Normally we know that the HTML pages we create are secure because we know exactly what is going to be displayed. The situation becomes different if we allow the user to give us html that we then display. We no longer know what will be displayed on the page, and can no longer be certain that it is secure. For example, the html could now contain JavaScript that could steal another user’s cookie (particularly that of an admin).

Escaping vs. sanitizing

Many people are under the impression that we must choose between displaying (potentially insecure) html or escaping the html. Instead we can sanitize the html- removing just the possible dangerous parts (which has no effect on most user supplied html)- and we can now again be certain that only secure html is being displayed.

Building the library

Apparently a lot of people have tried (and failed) to solve this problem with regular expressions. I know better than that. I have only tried to apply a regex to html a few times, and every time I have seen it done the result has has been ugly and buggy.

So the first thing to do was to figure out how to parse HTML. Writing modern software is all about standing on the shoulders of giants, so lets see what options exist.

Parsing HTML in Haskell

  • Text.XML.HaXml.Html.Parsec (htmlParse)
  • the parser from pandoc
  • libxml2 html parser
  • Text.XML.HXT - ReadDocument using the options withParseHTML or withTagSoup
  • TagSoup parseTags/renderTags

The foundation of parsing in Haskell is usually Parsec. John Macfarlane, the author of Pandoc, tole me that he wrote his own Parsec parser because at the time he looked at it Text.XML.HaXml.Html.Parsec wasn’t flexible enough for real world html. The Pandoc parser is theoretically a good html parser, but isn’t broken out into a separate package.

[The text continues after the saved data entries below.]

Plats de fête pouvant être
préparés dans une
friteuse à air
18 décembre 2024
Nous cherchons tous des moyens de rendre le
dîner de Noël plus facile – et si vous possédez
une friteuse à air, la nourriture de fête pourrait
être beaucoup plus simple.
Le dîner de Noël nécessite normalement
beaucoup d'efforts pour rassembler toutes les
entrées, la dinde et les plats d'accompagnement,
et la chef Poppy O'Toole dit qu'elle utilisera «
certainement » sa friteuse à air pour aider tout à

Of course, we can always bind to C libraries. The C library of choice seems to be libxml2, which can quickly parse html into a manipulatable document. Nokogiri is a library for ethe Ruby language which binds to libxml2 and allows HTML to easily be manipulated with css selectors or xpath. However, Haskell’s multiple libxml2 bindings are low-level and incomplete.

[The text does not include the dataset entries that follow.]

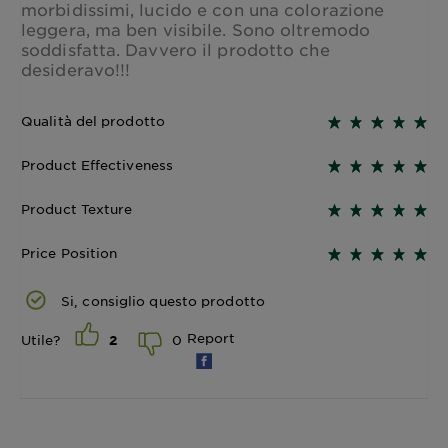
morbidissimi, lucido e con una colorazione
leggera, ma ben visibile. Sono oltremodo
soddisfatta. Davvero il prodotto che
desideravo!!!
Qualità del prodotto
Product Effectiveness
Product Texture
Price Position
Si, consiglio questo prodotto
Report
0
Utile?
2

TagSoup is a pure Haskell HTML parser. It has some limitations- parsing and re-rendering will produce a semantically equivalent result, but there are some limitations with quoting and self-closing tags. TagSoup also doesn’t build up a document structure. However, there is Text.XML.HXT.Parser.TagSoup to build up a document structure. HXT also comes with an html parser of its own.

It would be great if Haskell could come up with a complete html manipulation solution- one that allows easy html manipulation without any limitations. This would probably come from the form of complete libxml2 bindings with a high-level interface or from improvements to TagSoup to remove its limitations.

When I first embarked upon this project I told Michael Snoyman, the author of Yesod, about it. He told me Pandoc had an html sanitizer, but that TagSoup would work well for parsing html. So after spending hours looking into alternatives I took the html sanitization code from Pandoc and hooked up the TagSoup library and was able to quickly have a first version of a sanitizer.

White-lists

All the parsed html must be ran through a white-list of acceptable elements and attributes, and removed if they don’t match.

In the first version I was putting my trust in the Pandoc implementation. So I looked over html5lib project and revised my white lists accordingly. I still haven’t fully implemented everything from html5lib- it filters css with regular expressions- something I was not comfortable with porting until carefully studying. It also has a few more special cases that I haven’t bothered with yet.

The Result

A library, xss-sanitize, with one function, sanitizeXSS that sanitizes html. The most powerful way to leverage this is to filter any trusted html immediately upon receiving it (instead of waiting until right before it will be displayed in a web page).

In the Yesod framework the data for an HTML data type will automatically be sanitized when it is read from form data. XSS attacks have been banished from Yesod. In addition, I am going over ways to prevent other possible attack vectors in Yesod with Michael, and he seems committed to this effort.

So lets banish XSS attacks from all Haskell web frameworks and applications- there is little stopping anyone from inserting this 1 function in their framework. And lets continue these efforts- using a safe language to build applications that users can rely upon to be secure.